Los observadores adjudicaron estas voces a nuestra extensa clase media, en tanto que la rotunda protesta a que dio lugar el 20-N, que tuvo un indudable alcance popular, fue la expresión del disgusto creciente de la clase obrera al cual han venido a sumarse incluso dirigentes que hasta ayer parecían respaldar al Gobierno, contra el aumento voraz del impuesto a las ganancias que, por efecto de la inflación, ahora llega hasta a los bolsillos de aquellos cuyos ingresos no sobrepasan la modesta suma de cinco mil pesos mensuales.
Un gobierno que hace un año aparecía plebiscitado se ve debilitado al extremo. ¿A qué atribuir este rápido descenso? Un diagnóstico como los que siempre han abundado entre nosotros podría adjudicarlo al enfriamiento de la economía. Entre 2011 y 2012, en efecto, la economía se enfrió. Pero ¿hasta qué punto? ¿O la razón del vertiginoso retroceso del Gobierno en las encuestas podría deberse a un hecho nuevo que, apoyado sin dudas en las dificultades económicas, responde empero a causas hasta ayer inéditas entre los argentinos?

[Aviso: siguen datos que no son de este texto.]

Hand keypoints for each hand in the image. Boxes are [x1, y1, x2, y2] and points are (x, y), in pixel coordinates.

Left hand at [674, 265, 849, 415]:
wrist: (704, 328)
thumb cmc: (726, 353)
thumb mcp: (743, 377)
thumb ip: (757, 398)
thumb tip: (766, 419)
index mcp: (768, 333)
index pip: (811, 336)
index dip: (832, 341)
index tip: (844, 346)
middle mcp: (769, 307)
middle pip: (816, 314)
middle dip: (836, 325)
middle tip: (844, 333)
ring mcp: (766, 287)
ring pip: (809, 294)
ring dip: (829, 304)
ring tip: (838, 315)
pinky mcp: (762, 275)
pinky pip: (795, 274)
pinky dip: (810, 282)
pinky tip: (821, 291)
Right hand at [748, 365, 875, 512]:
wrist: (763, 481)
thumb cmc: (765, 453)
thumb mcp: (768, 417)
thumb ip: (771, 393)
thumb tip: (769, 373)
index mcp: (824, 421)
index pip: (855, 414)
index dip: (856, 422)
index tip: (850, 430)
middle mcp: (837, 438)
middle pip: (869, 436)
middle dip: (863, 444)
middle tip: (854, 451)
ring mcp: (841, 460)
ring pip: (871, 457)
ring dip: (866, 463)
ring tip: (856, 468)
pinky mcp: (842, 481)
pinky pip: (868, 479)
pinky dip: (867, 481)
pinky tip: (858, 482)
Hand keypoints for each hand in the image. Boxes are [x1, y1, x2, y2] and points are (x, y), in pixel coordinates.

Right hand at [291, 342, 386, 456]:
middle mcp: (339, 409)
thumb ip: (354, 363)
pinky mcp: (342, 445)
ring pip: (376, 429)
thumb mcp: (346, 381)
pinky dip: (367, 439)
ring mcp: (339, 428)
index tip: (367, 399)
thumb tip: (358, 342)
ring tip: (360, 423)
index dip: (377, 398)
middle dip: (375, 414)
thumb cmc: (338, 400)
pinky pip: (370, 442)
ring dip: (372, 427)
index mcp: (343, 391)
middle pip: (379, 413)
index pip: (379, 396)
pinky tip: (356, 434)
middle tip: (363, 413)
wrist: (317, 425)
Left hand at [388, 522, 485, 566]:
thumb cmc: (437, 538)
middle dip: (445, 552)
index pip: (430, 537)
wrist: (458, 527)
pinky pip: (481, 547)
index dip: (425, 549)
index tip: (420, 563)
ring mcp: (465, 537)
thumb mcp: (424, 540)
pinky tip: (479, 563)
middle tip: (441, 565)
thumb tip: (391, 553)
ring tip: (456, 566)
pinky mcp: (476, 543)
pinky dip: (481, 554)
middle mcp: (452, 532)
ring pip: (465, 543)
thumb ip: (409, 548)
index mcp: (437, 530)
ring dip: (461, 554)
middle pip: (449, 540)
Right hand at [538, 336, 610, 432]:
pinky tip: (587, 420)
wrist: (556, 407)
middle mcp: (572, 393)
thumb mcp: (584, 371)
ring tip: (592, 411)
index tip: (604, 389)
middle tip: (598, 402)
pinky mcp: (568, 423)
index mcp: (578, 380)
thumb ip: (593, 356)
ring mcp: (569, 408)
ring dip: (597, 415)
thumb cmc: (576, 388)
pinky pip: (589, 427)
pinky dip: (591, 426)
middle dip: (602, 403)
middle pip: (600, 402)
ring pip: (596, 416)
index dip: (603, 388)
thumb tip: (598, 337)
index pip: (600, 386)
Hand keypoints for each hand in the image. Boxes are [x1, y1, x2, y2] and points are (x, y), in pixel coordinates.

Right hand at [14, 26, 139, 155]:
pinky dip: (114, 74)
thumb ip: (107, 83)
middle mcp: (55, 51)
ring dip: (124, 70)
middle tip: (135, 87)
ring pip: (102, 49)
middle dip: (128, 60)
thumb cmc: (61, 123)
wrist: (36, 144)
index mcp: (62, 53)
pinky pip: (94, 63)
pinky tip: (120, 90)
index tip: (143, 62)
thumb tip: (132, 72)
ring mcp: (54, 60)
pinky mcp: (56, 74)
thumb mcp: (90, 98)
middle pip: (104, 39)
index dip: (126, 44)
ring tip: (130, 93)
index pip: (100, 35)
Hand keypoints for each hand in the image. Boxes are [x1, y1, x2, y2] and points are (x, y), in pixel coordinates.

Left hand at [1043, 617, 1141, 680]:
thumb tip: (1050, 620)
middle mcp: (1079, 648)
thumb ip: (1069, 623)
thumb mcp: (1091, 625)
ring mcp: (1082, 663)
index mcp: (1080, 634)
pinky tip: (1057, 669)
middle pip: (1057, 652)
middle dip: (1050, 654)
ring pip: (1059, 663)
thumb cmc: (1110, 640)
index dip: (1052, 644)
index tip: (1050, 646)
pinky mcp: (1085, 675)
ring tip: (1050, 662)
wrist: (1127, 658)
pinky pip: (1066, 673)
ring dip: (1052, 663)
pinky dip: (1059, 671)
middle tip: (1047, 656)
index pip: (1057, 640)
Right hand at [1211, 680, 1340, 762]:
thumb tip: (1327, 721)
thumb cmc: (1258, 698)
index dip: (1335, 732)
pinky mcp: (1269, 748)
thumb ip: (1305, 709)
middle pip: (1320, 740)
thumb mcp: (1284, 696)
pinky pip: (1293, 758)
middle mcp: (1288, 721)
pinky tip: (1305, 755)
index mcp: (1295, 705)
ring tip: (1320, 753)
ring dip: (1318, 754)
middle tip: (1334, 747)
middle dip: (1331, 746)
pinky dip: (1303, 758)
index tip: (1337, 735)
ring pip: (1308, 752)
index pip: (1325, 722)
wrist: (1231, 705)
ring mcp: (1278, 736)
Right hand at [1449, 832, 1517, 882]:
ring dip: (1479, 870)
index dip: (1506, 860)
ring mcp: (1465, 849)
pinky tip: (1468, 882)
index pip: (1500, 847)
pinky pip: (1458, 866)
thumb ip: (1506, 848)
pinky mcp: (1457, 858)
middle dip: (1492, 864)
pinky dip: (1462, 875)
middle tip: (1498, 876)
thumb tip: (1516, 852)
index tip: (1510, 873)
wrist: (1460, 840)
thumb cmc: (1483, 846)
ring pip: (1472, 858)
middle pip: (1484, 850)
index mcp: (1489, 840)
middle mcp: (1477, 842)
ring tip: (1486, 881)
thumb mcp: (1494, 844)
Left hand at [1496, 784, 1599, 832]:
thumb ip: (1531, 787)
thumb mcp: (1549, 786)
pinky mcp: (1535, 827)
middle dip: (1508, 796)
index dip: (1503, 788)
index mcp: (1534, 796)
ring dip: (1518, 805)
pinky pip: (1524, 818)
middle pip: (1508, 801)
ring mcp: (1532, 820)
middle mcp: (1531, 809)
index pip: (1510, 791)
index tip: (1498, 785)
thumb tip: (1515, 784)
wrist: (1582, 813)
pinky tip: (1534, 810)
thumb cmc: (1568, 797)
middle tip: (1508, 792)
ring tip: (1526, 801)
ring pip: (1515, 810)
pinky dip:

Hay por lo pronto un nuevo reclamo que reina por doquier, en la Capital y en el interior, entre los opositores y los ciudadanos de a pie, en la clase media y en la clase obrera. Se le pide al Gobierno que escuche. Es una demanda de comunicación . La gente ve a una presidenta aislada , a la que sólo rodea un puñado de incondicionales. Ella les habla casi diariamente con un discurso exaltado y retórico que, sin embargo, esquiva sistemáticamente a la realidad. Hay quienes juzgan, ya, que sus actitudes bordean lasoberbia. Otros la perciben rodeada por aduladores que la incomunican con el pueblo, sobre todo con aquella parte del pueblo que hace un año la votó.
Es oportuno recordar ahora lo que Aristóteles dice en La Política de los demagogos. En las cortes monárquicas, a los aduladores del rey se los llamaba "cortesanos". Parecen subordinarse más que nadie al rey, pero en verdad lo subordinan a él tejiendo a su alrededor una red hecha de alabanzas desmedidas que terminan por alimentar fuera de toda medida el concepto que tiene de sí mismo. Ocurre algo similar con esos cortesanos de la multitud que son, en las democracias, los demagogos. Adulan a las masas para, en el fondo, manipularlas, hasta que al fin las envuelven en una red de halagos y aparentes concesiones de la cual no podrán librarse. ¿Quiénes mandan entonces al final? ¿Cristina-reina o el apretado coro de sus aplaudidores? A la Presidenta la persigue la soberbia que lleva a la incomunicación. Los aplaudidores responden, a su vez, a dos categorías. Todavía los hay sinceros, a quienes alimenta el fanatismo. Pero quizá más amplia es la categoría de los aprovechados, los que se multiplican en medio de la corrupción.
Si uno pudiera ofrecerle a la Presidenta un consejo, la invitaría a notar el elocuente silencio en la calle de los argentinos, un amargo silencio sin pancartas ni choripanes, adonde va muriendo lo que hasta hace muy poco fue una extendida ilusión. ¿Podrá recuperarla alguna vez Cristina? Se lo deseamos aunque, lamentablemente, no lo esperamos.